Friday, July 3, 2009

Positive Choices

Summer has come to Willamina. For some people that means sunbathing and gardening. For me, it means that my sheepdog no longer has to have baths in the house! Yeah man! Today was bath day and all it took was a bottle of shampoo and the garden hose. I love the ease and simplicity. I love every part of it. I have to admit that Charlie is not all that fond of it, but then she didn’t much like indoor bathing either.

I have been trying to decide if I am going to walk up to the park for the concert. I had every intention of going, but it is getting harder and harder to convince myself to go. I admit that I really do not want to go by myself.

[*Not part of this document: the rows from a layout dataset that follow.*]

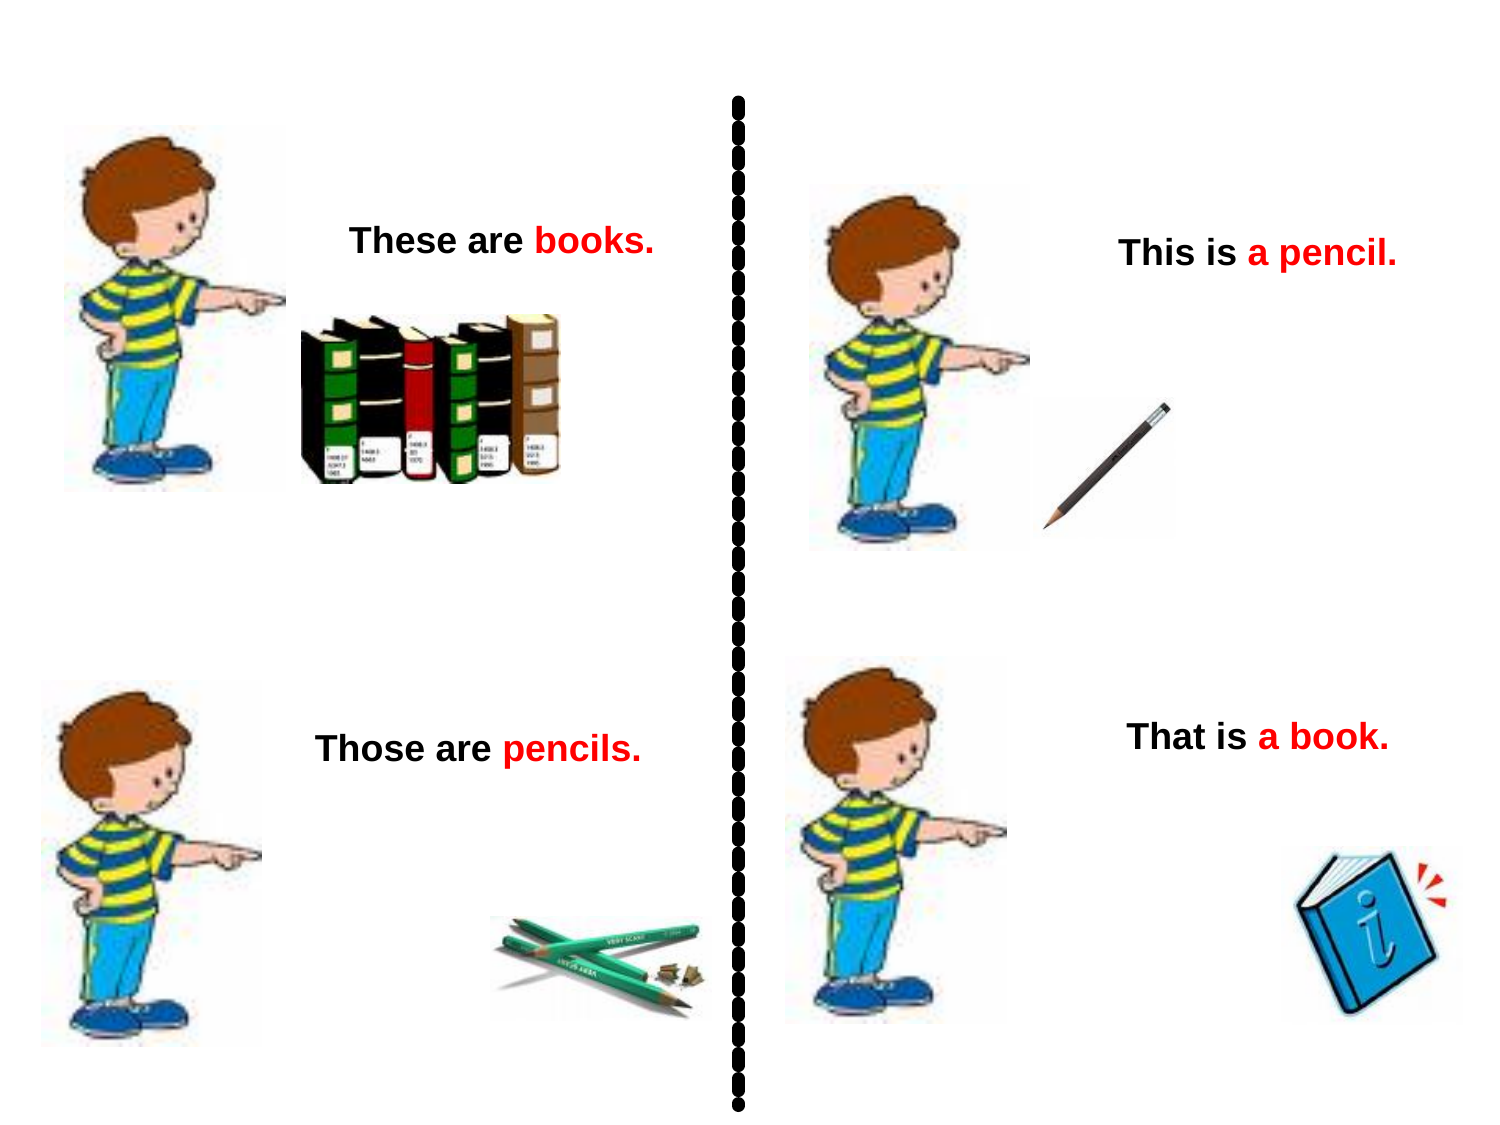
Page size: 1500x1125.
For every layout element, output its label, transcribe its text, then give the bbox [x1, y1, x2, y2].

picture [1281, 846, 1463, 1025]
picture [1033, 397, 1176, 540]
text_box This is a pencil. [1033, 219, 1483, 281]
text_box Those are pencils. [262, 716, 703, 777]
picture [809, 184, 1030, 551]
text_box That is a book. [1033, 704, 1483, 765]
picture [785, 656, 1007, 1024]
text_box These are books. [286, 207, 727, 269]
picture [41, 680, 262, 1047]
picture [490, 916, 712, 1021]
picture [301, 314, 561, 484]
picture [64, 125, 286, 492]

I guess taking the dogs with me does not count as a social engagement.

I am not sure why this feels so uncomfortable to me. I had every intention of attending and I thought it would be a lot of fun. But suddenly the thought of sitting by myself in the midst of so many people … well it seems kind of lonely and sad.

So instead I think I will walk up to the neighbors and see what they are doing. That seems like a positive compromise. It will get me out of the house, will give me a chance to socialize and will be an opportunity to spend time with people I love. I guess it is all about choices.

“then choose for yourselves this day whom you will serve, …..But as for me and my household, we will serve the LORD." Joshua 24:15

God continues to move me ahead, one day and one decision at a time. Positive choices will bring positive changes.